If you want to go the in-room dining route, the Hainanese chicken rice is something of a must-have, although you’d be remiss for not freshening up and exploring. No less than 10 F&B options are available under one roof, covering all of the usual culinary bases (Cantonese, fine French, live bar, etc.).
Gourmands regularly tout the fact that Mandarin Oriental, Hong Kong is home to the world’s only Krug Room, though for a spot of classic British fare — and a history lesson to boot — I’m inclined to recommend The Chinnery. The latter was one of the few F&B venues to escape the 2005 renovation largely unchanged, and still serves a hermetically sealed menu befitting the encyclopedic whisky library that looms overhead. If you’re dining with company, Mandarin Grill + Bar presents an airy, compelling alternative. Grilled meat and seafood is the specialty inside Terence Conran’s handsome dining room, ranging from modernist fare (amadai served alongside ‘textures’ of baked potato) to time-honoured classics such as sole meunière.
As one of Mandarin Oriental Hotel Group’s most prestigious and active properties in the region, it’s somewhat surprising that the little value-adds commonly offered by the brand’s competitors didn’t make an appearance. There is no formal executive lounge to speak of and complimentary garment pressing — a standard trope at world-class luxury hotels — isn’t offered. (As a ‘Fans of M.O.’ member, you can get around the latter hiccup by using one of your ‘two per stay’ privileges.) Again, these aren’t grievous missteps, but at rates exceeding HK$7,000 a night, it’s the little details that stick in the mind.
A bit of both. The peerless location and alluring range of dining options mean that on any given day you’re just as likely to see families and leisure travellers as you are your garden-variety banker.

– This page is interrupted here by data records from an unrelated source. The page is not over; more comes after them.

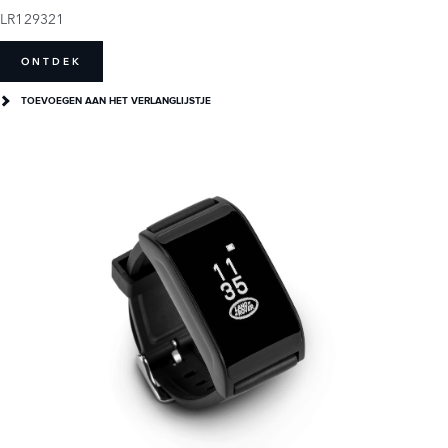
LR129321
ONTDEK
TOEVOEGEN AAN HET VERLANGLIJSTJE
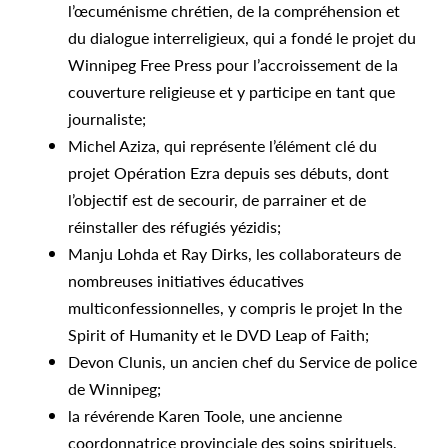
l’œcuménisme chrétien, de la compréhension et
du dialogue interreligieux, qui a fondé le projet du
Winnipeg Free Press pour l’accroissement de la
couverture religieuse et y participe en tant que
journaliste;
Michel Aziza, qui représente l’élément clé du
projet Opération Ezra depuis ses débuts, dont
l’objectif est de secourir, de parrainer et de
réinstaller des réfugiés yézidis;
Manju Lohda et Ray Dirks, les collaborateurs de
nombreuses initiatives éducatives
multiconfessionnelles, y compris le projet In the
Spirit of Humanity et le DVD Leap of Faith;
Devon Clunis, un ancien chef du Service de police
de Winnipeg;
la révérende Karen Toole, une ancienne
coordonnatrice provinciale des soins spirituels,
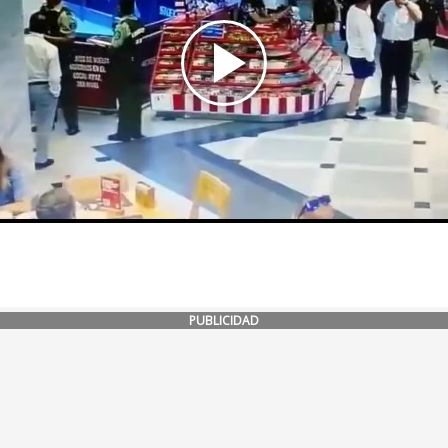
PUBLICIDAD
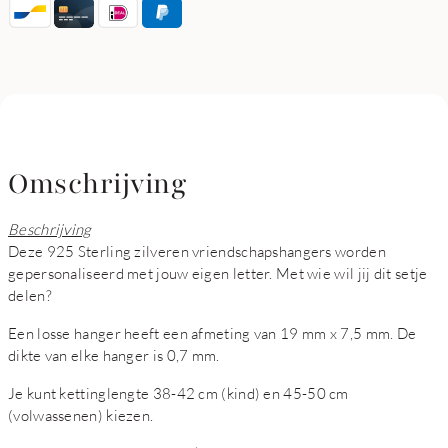
Omschrijving
Beschrijving
Deze 925 Sterling zilveren vriendschapshangers worden
gepersonaliseerd met jouw eigen letter. Met wie wil jij dit setje
delen?
Een losse hanger heeft een afmeting van 19 mm x 7,5 mm. De
dikte van elke hanger is 0,7 mm.
Je kunt kettinglengte 38-42 cm (kind) en 45-50 cm
(volwassenen) kiezen.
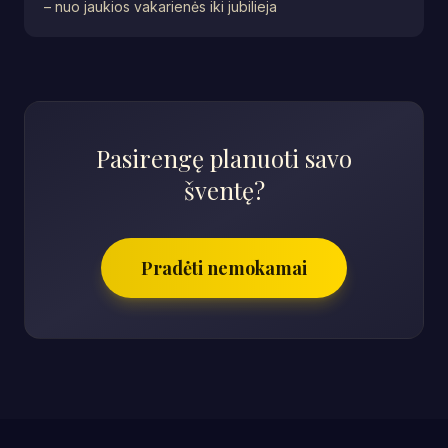
– nuo jaukios vakarienės iki jubilieja
Pasirengę planuoti savo
šventę?
Pradėti nemokamai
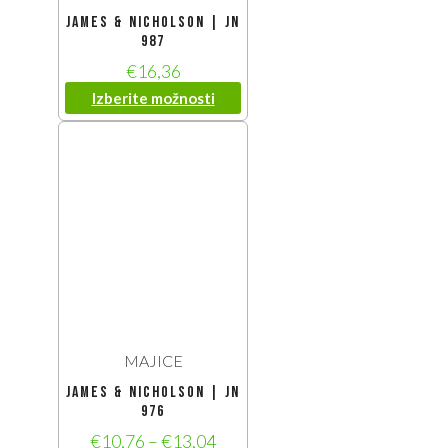
James & Nicholson | JN
987
€
16,36
Izberite možnosti
MAJICE
James & Nicholson | JN
976
€
10,76
–
€
13,04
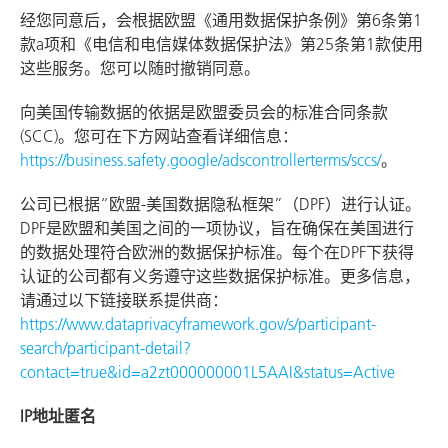
经您同意后，会根据欧盟《通用数据保护条例》第6条第1
款a项和《电信和电信媒体数据保护法》第25条第1款使用
这些服务。您可以随时撤销同意。
向美国传输数据的依据是欧盟委员会的标准合同条款
(SCC)。您可在下方网站查看详细信息：
https://business.safety.google/adscontrollerterms/sccs/
。
公司已根据“欧盟-美国数据隐私框架”（DPF）进行认证。
DPF是欧盟和美国之间的一项协议，旨在确保在美国进行
的数据处理符合欧洲的数据保护标准。每个在DPF下获得
认证的公司都有义务遵守这些数据保护标准。更多信息，
请通过以下链接联系提供商：
https://www.dataprivacyframework.gov/s/participant-
search/participant-detail?
contact=true&id=a2zt000000001L5AAI&status=Active
IP地址匿名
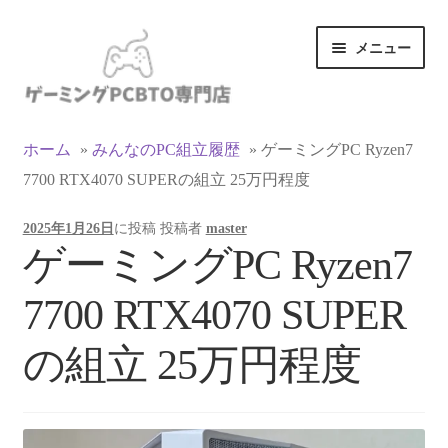
ナ
コ
メニュー
ビ
ン
ゲ
テ
ー
ン
カテゴリ一覧
シ
ツ
ホーム
»
みんなのPC組立履歴
»
ゲーミングPC Ryzen7
ョ
へ
7700 RTX4070 SUPERの組立 25万円程度
マイアカウント
ン
ス
へ
キ
2025年1月26日
に投稿
投稿者
master
ス
ッ
支払い
ゲーミングPC Ryzen7
キ
プ
ッ
お買い物カゴ
7700 RTX4070 SUPER
プ
お買い物ガイド
の組立 25万円程度
LINEでお問い合わせ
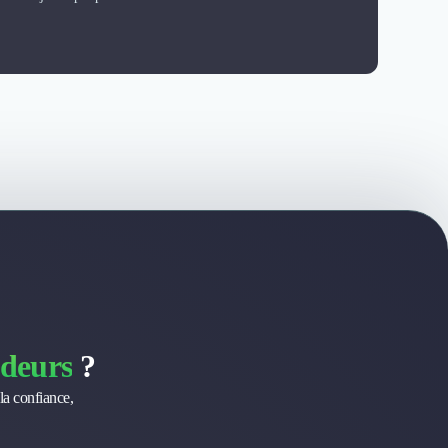
deurs
?
la confiance,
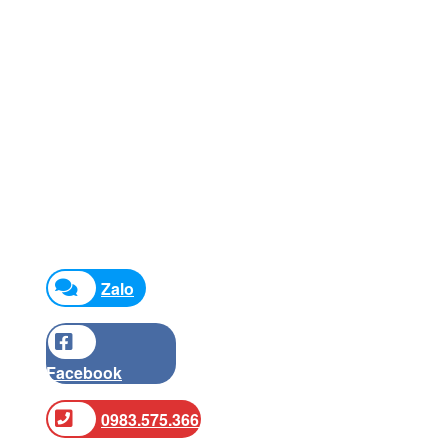
Zalo
Facebook
0983.575.366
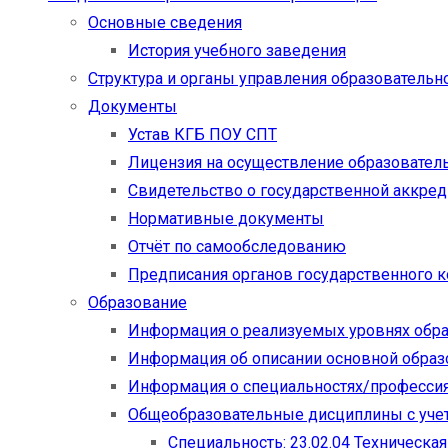
Основные сведения
История учебного заведения
Структура и органы управления образовательн
Документы
Устав КГБ ПОУ СПТ
Лицензия на осуществление образовател
Свидетельство о государственной аккре
Нормативные документы
Отчёт по самообследованию
Предписания органов государственного к
Образование
Информация о реализуемых уровнях обр
Информация об описании основной обра
Информация о специальностях/професси
Общеобразовательные дисциплины с учет
Специальность: 23.02.04 Техническа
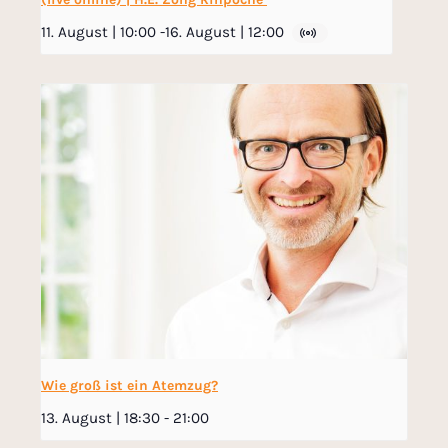
11. August | 10:00
-
16. August | 12:00
Wie groß ist ein Atemzug?
13. August | 18:30
-
21:00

For those contemplating reservations at Mandarin Grill + Bar, I highly recommend requesting a table inside management trainee Geraint Friswell’s sphere of influence. The Claridge’s veteran is a consummate example of how the Mandarin Oriental has won its reputation for service excellence over the years: bringing brio, discretion and attentiveness to a job that’s so often dismissed as ‘just waiting tables’.
The vaunted Mandarin Spa, conferred 5-star status by Forbes for the last nine years, definitely lives up to its reputation. Trust me: You may be prepared for plush rooms, Michelin-starred dining and pampering service, but the Mandarin Spa takes all the consummate strengths of the MO brand and drives them to a new high.
Consistent with Mandarin Oriental’s group-wide spa programme, the focus at the Mandarin Spa is on treatments developed using the aid of modern technology and TCM. Among its signature offerings, the spa’s Oriental Qi massage stands out as particularly satisfying. Guests undergo a two-hour deep tissue massage that is performed using essential oils; upon completion, they’re advised as to how they can re-balance their body at home, in accordance with the classic ‘Five Element’ framework.
Absolutely. Despite a towering cultural legacy — and its all-too-understandable ability to charm guests senseless — the Mandarin Oriental remains an approachable, exciting and impeccable part of Hong Kong’s luxury-hotel landscape. That it’s so centrally located and full to bursting with fantastic dining options (any one of which is capable of justifying a visit on its own) is simply the icing on the cake.